One satisfactory explanation for the data is that there is mixing of young tuna: about 15% of tuna moving from east to west and a similar number moving in the other direction.

An equally valid explanation is that western bluefin tuna acquire both parasites in the relatively warm waters in the west, that eastern bluefin tuna can acquire both parasites in the relatively warm waters of the east, and that the water temperature that permits acquisition is different for the two parasites. The Walters study does not provide evidence to support mixing.

Bossert,² 1993. Review of the ICCAT bluefin tuna working group report, draft of 10/2/93, and supporting documents.

Brunenmeister, S. 1980. A summary and discussion of technical information pertaining to the geographical discreteness of Atlantic bluefin tuna resources. ICCAT Coll. Vol. Sci. Pap. IX:506-527 (SCRS/79/95).

Murphy, G.I. 1990. A review of the evidence of stock structure in Atlantic bluefin tuna with an alternate stock hypothesis. Draft.

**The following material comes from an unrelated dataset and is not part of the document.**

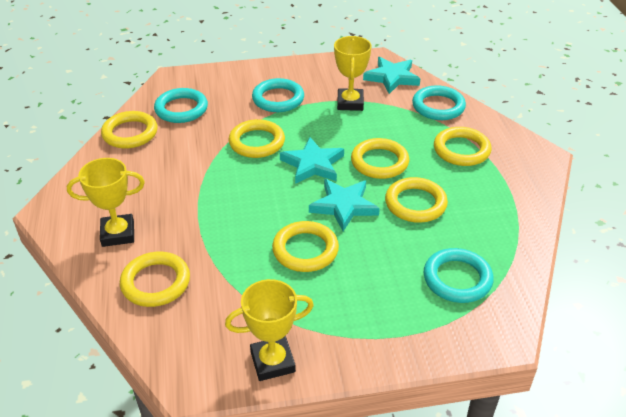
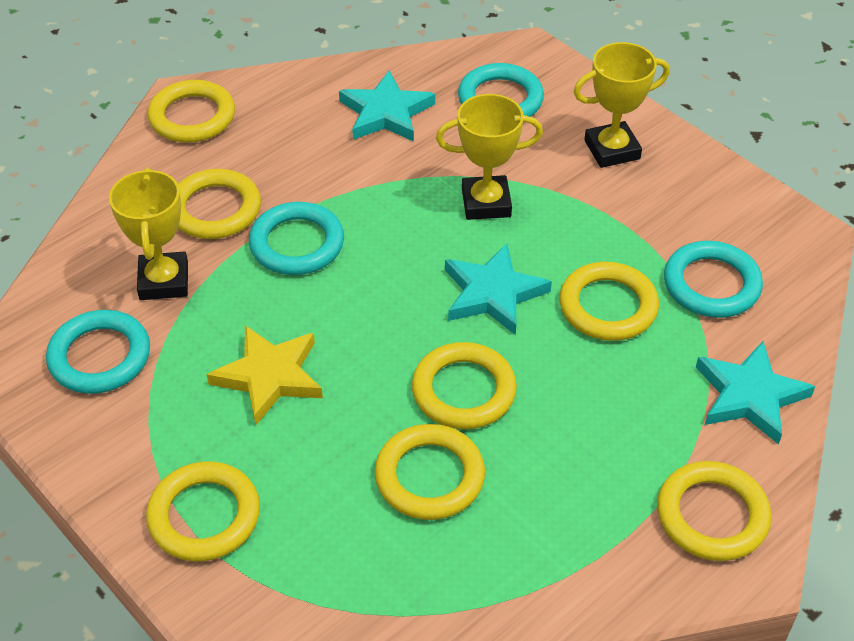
yellow star: none = 0 -> [206,325,323,425] = 1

Phipps, M. 1980. Preliminary studies of population structure and mortality of bluefin tuna (Thunnus thynnus) in Nova Scotia, Canada. MSc thesis, University of Guelph.

Walters, V. 1980. Ectoparasites of eastern and western Atlantic bluefin tuna. ICCAT Coll. Vol. Sci. Pap. IX(2): 491-498 (SCRS/79/79).

Wheeler, T.A., and M. Beverley-Burton. 1987. Nasicola hogansi n.sp. (Monogenea: Capsalidae) from bluefin tuna, Thunnus thynnus (Osteichthyes: Scombridae), in the northwest Atlantic. Can. J. Zool. 65:1947-1950.

Yamaguti, S. 1963. Monogenetic Trematodes of Hawaiian Fishes. University of Hawaii Press, Honolulu. 287pp.